We presented a preliminary analysis of several objections to surrogate goals and safe Pareto improvements. First, we saw that to predict whether SPI is likely to help or not, we need to consider larger context than just the one isolated decision problem. More work in this area could focus on finding useful framings in which to analyze SPI. Second, we observed that SPI doesn’t make bargaining go away—the agents need to agree on which SPI to use and which outcome in that SPI to select. Finally, we saw some evidence that SPI might work even in incomplete information settings—however, more work on this topic is needed.

This research has been financially supported by CLR. Also, many thanks to Jesse Clifton, Caspar Oesterheld, and Tobias Baumann and to various people at CLR.


[1] Wild guess: 75%.

[2] Strategic equivalence could be formalized in various different ways (eg, also removing some weakly dominated strategies). What ultimately matters is that the agents need to treat them as equivalent

[3] In accordance with [OC], we will use “Pareto-improvement” to include outcomes that are equally good.

[4] In practice, AI representatives could make this agreement directly between themselves. This variant makes a lot of sense, but we avoid it because it seems too schizophrenic to generate useful intuitions.

[5] The paper [OC] is not unaware of the need for this assumption. We chose to highlight it because we believe it might be a crux for whether SPI works or not. This is a potential disagreement between this text and [OC].

[6] If you think the bandits would want to take everything, imagine that 50% of the time the caravan manages to avoid them.

[7] The interpretation is that the players pick actions as if they were playing the original game, but then end up replacing “Demand” by “Demand unarmed” and “Give in” by “Give in always”. For further details, see Caspar’s SPI paper.

[8] Note that a non-naive implementation will only be afraid of water-guns if it signs the SPI contract with the person holding them. In particular, no, the agent won’t develop a horrible fear of children near swimming pools.

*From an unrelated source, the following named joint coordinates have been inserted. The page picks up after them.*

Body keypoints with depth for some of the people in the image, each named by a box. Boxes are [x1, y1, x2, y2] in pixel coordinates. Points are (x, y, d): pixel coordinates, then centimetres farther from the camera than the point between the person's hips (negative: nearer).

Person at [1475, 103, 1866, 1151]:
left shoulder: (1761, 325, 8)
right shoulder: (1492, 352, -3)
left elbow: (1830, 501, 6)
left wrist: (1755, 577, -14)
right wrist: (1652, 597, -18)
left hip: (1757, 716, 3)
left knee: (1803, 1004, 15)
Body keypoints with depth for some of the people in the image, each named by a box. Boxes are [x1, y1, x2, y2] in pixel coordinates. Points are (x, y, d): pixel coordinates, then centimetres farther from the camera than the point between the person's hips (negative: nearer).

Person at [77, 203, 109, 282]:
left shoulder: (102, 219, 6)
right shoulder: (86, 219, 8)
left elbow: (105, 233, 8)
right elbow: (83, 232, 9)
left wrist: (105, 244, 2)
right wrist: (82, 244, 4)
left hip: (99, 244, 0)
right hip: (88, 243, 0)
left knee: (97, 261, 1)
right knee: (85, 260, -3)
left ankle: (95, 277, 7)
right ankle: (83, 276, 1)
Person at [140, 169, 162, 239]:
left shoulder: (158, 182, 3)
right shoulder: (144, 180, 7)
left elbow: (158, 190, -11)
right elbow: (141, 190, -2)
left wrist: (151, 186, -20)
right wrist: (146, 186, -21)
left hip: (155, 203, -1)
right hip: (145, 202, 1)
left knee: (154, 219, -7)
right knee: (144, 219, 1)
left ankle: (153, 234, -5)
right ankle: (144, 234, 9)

[9] As far as the payoffs go, this is a Game of Chicken. However, the traditional formulation of Chicken gives the intuition that coordination and communication is not the point.

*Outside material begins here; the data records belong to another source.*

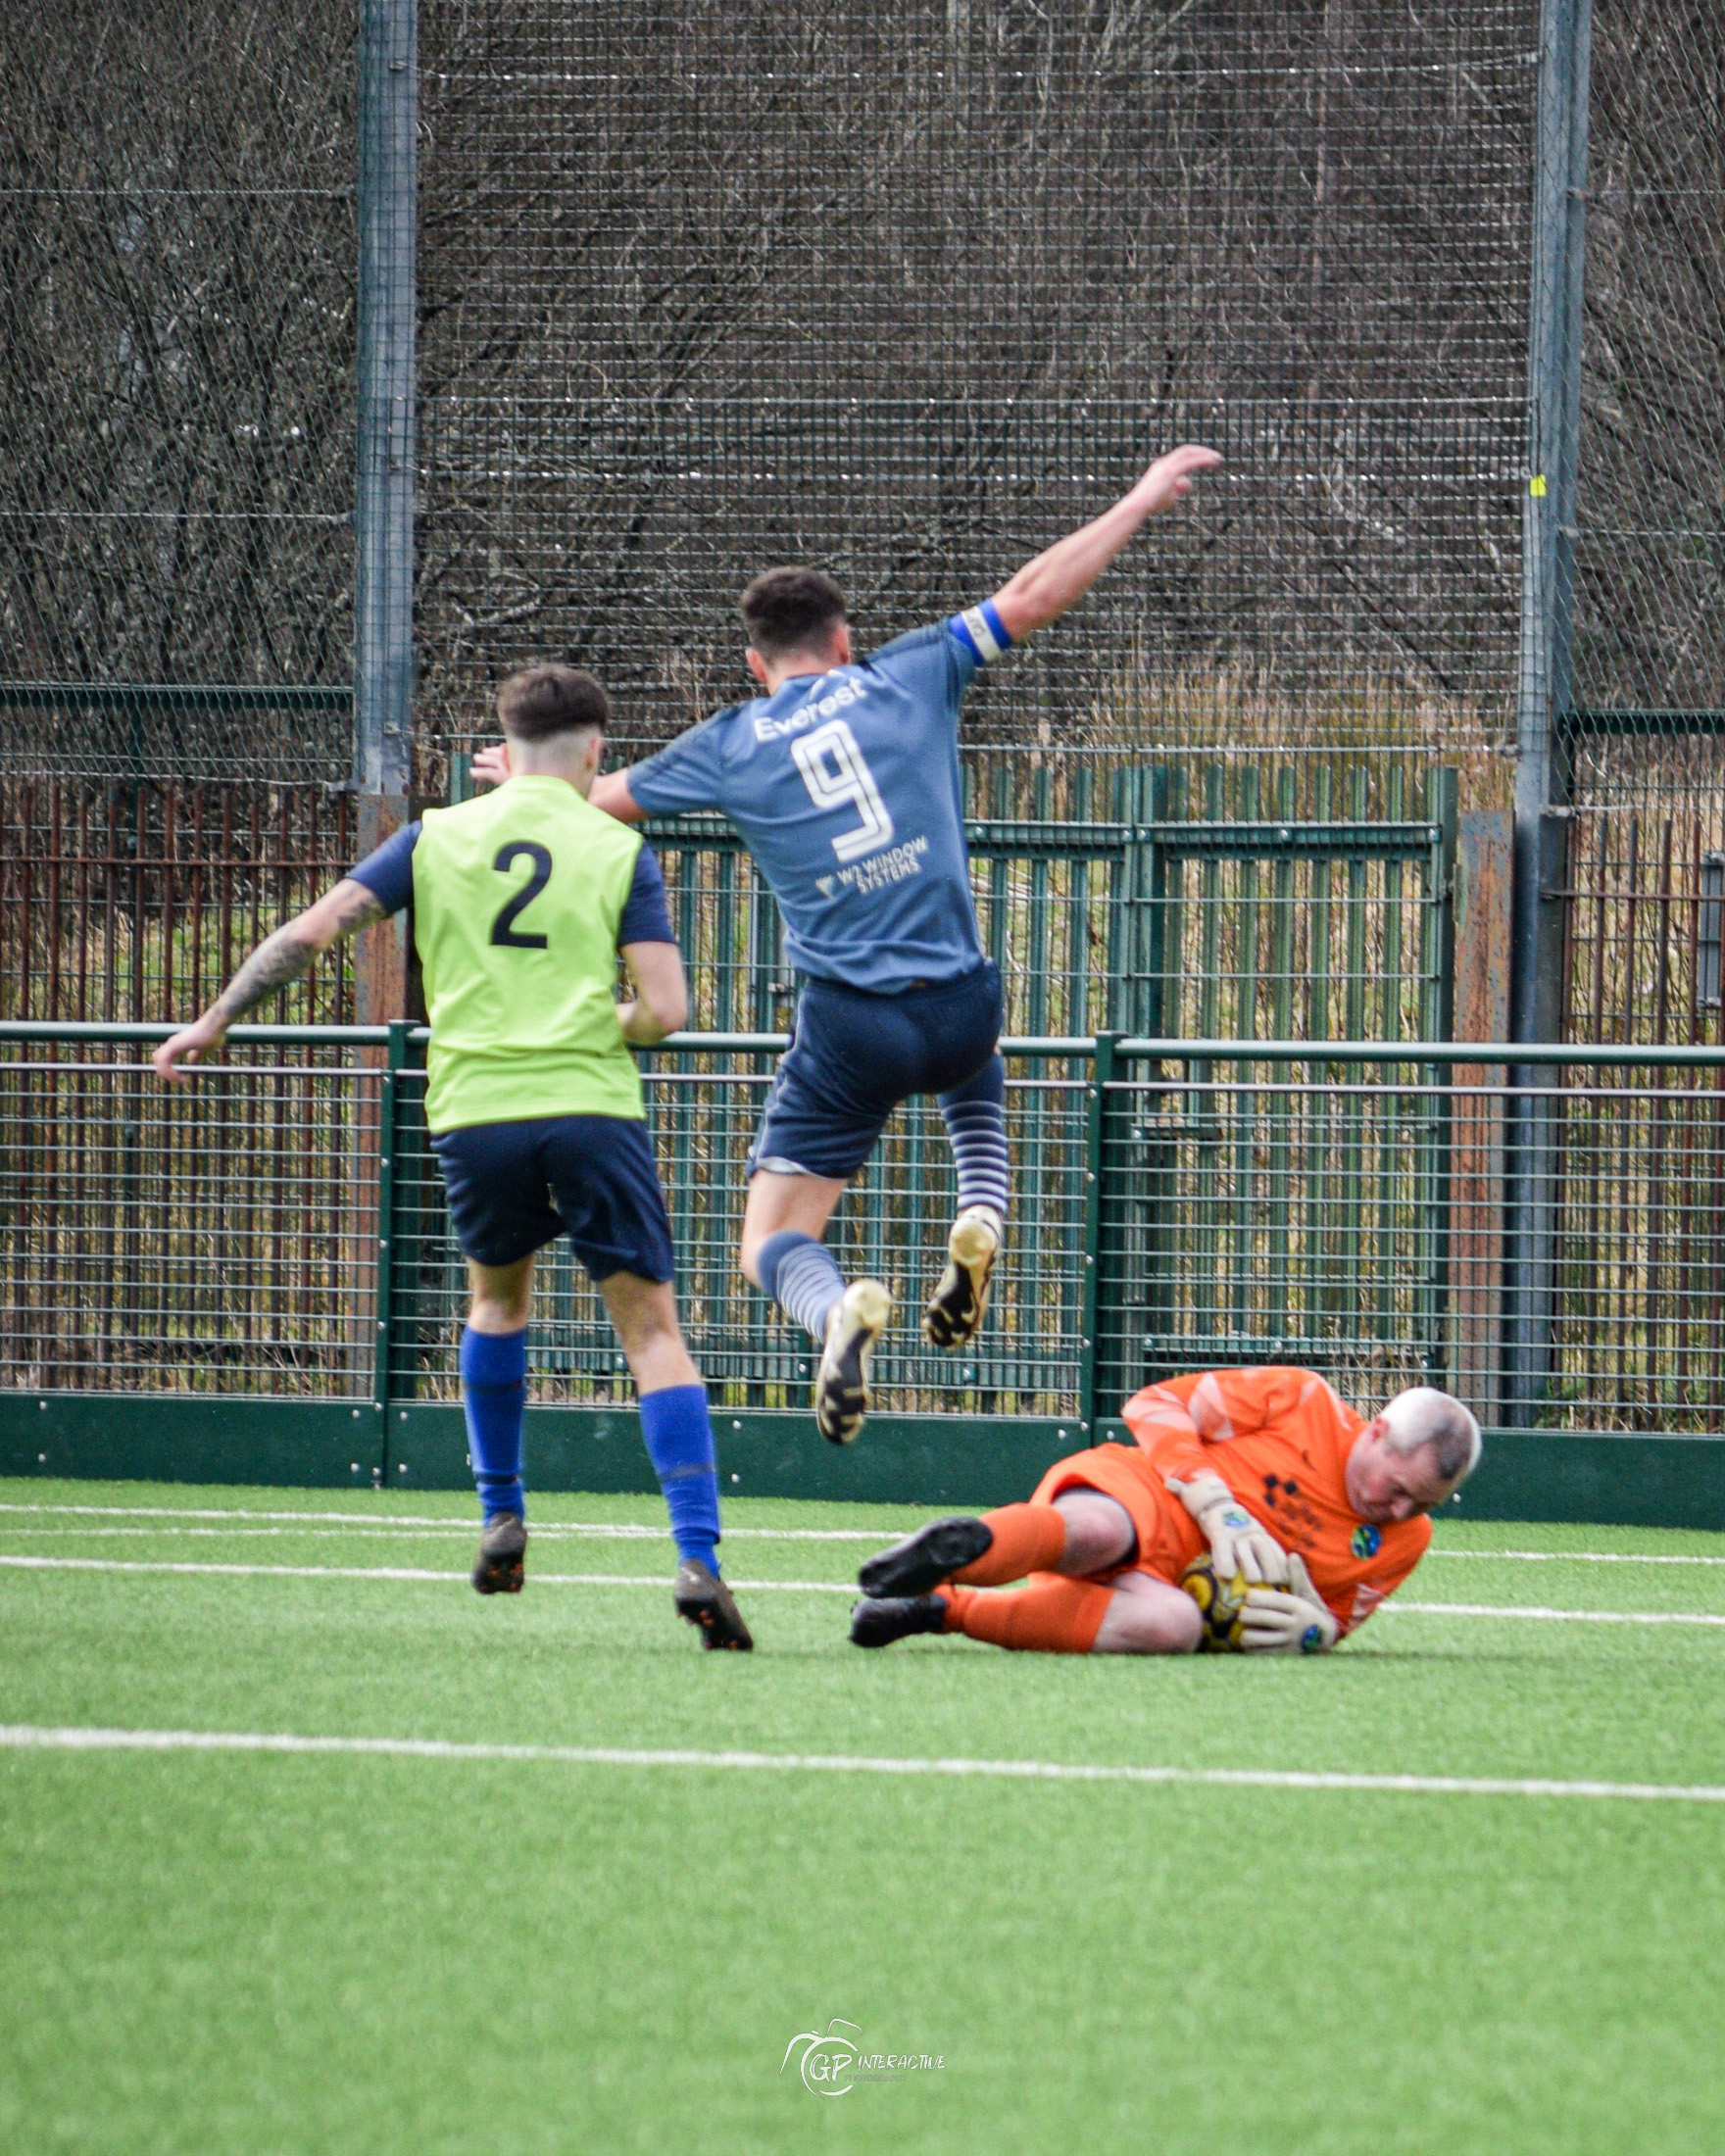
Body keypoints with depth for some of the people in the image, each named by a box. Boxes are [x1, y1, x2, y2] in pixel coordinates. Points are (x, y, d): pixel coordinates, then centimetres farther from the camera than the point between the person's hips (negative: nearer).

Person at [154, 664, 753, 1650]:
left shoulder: (439, 838, 9)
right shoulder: (620, 853, 3)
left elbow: (313, 930, 5)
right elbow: (665, 1010, -5)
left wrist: (212, 1024, 15)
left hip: (474, 1113, 2)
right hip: (592, 1110, -2)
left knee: (498, 1294, 30)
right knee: (653, 1330, 0)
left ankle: (502, 1517, 29)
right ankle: (699, 1559, -15)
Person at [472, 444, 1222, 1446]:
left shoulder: (727, 747, 5)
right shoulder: (905, 679, 4)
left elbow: (600, 799, 20)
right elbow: (1032, 599, 3)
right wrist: (1142, 501, 12)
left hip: (851, 1028, -2)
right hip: (960, 1004, 2)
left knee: (775, 1243, 6)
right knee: (978, 1079, 40)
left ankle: (837, 1309, -31)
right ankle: (981, 1219, 8)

[10] We could program all robots of the same type to act in a coordinated manner even if they are used by principals with different utilities. However, coordinating with a completely different brand of AI might be unlikely. Finally, what if the representative R1 is only one of a kind and the uncertainty over payoffs is only present because the other representative R2 has a belief over the goals of principal P1 (and this belief is completely detached from reality, but nevertheless common knowledge). In such setting, it would be undesirable for R1 to try “coordinating” with its hypothetical alternative selves who serve the hypothetical alternative P1s.